Subscriptions have been around for a long time. We used to take them for granted in print media like newspapers and magazines, then cable TV, and now services like Netflix, Hulu and Amazon. When considered in that context, it shouldn’t come as any surprise that the subscription model would start making its way into other aspects of our lives, to the point today that subscription shopping is the fastest growing trend in retail.
Sometimes a subscription service can save money. If you’re addicted to that daily run to the coffee shop, then a service like Cups (warning: eye bleed website) in New York is just the ticket. For $85 a month you get unlimited lattes at a network of independent coffee shops. If you’re spending more than $5 per workday on lattes, you’ll save money. Cups has done so well that it’s looking at expanding into a network of over 200 coffee shops in the city.
Not content to let independent shops cash in on subscription shopping, big retailers are getting in on the act. Target stores let you set up a schedule for hundreds of everyday items, which they’ll ship right to your door. Target gives subscription shoppers a 5% discount and free shipping to sweeten the pot. What they’re really selling is convenience — and for busy households that’s a commodity product. A similar service at other retailers is available for almost anything you can imagine, from clothes, to car service, even movies. Adobe has moved all of their software offerings to a subscription model; and online video games have been charging a monthly subscription fee for years.
All the same there are downsides to the new wave of subscription shopping.
Overlooking Lower Cost Alternatives
The solution to an expensive coffee habit might be getting a machine of your own and skipping the coffee shop. Even a Keurig, one of the more expensive alternatives for coffee at home, is still a fraction of the cost of buying coffee out.
It’s Still Another Bill
The $15 a month for your favorite fantasy video game, plus $19 a month for Photoshop, adds up to $408 dollars a year. Add a Netflix subscription with the DVD option, and you’re looking at another $260 a year. Kick in a gym membership, some online storage, a newspaper, iTunes, and Amazon Prime, and you’re starting to get into some serious money. The problem is that adding these subscriptions here and there can sneak up on your finances, and one day you’ll wake up to the fact you’re bleeding $3,000 to $4,000 a year.
Missing Out on Bulk Savings
If you’re getting groceries by subscription, it removes to the incentive to stock up when items you use regularly go on sale. If you’ve ever met any of those extreme coupon shoppers, they all have entire rooms devoted to storage for goods they accumulate and don’t need to use right away. You don’t have to go that extreme — but buying in bulk will save money in the long run.
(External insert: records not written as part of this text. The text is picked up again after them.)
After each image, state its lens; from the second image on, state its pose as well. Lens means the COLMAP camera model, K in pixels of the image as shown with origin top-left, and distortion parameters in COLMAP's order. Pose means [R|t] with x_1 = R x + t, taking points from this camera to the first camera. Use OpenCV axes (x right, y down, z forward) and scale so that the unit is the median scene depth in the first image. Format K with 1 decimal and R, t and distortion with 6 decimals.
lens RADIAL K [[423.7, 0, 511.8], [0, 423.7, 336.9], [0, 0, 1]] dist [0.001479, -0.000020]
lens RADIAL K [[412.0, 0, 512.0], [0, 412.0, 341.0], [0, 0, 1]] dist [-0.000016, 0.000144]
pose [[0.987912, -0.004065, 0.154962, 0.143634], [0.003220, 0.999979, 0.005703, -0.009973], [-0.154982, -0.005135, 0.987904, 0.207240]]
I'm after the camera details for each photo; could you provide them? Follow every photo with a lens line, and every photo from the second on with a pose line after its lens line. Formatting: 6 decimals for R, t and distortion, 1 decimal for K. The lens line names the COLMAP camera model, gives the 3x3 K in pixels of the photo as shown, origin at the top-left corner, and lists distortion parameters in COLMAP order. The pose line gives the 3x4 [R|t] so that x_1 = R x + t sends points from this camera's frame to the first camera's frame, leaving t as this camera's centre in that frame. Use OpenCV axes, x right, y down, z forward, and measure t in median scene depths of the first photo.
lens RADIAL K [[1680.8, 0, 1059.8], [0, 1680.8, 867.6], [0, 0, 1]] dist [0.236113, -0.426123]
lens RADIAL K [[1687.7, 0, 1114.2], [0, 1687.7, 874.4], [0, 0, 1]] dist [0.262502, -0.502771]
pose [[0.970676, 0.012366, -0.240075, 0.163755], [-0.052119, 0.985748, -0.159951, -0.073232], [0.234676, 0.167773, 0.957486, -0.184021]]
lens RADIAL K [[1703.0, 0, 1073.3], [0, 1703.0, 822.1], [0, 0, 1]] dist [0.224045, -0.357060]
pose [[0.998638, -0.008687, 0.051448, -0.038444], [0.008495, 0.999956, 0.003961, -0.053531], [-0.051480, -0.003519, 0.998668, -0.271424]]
Convenience has a price but these days, when people are chronically short of time, many are willing to pay the price if it means saving a trip to the store. It’s a seductive trap, that can grow to siphon off more and more of your income. In the event of a job loss or illness, those monthly bills are going away regardless.
The bottom line is, despite the convenience, most people are going to be better off with a Costco membership and somewhere to store items purchased in bulk.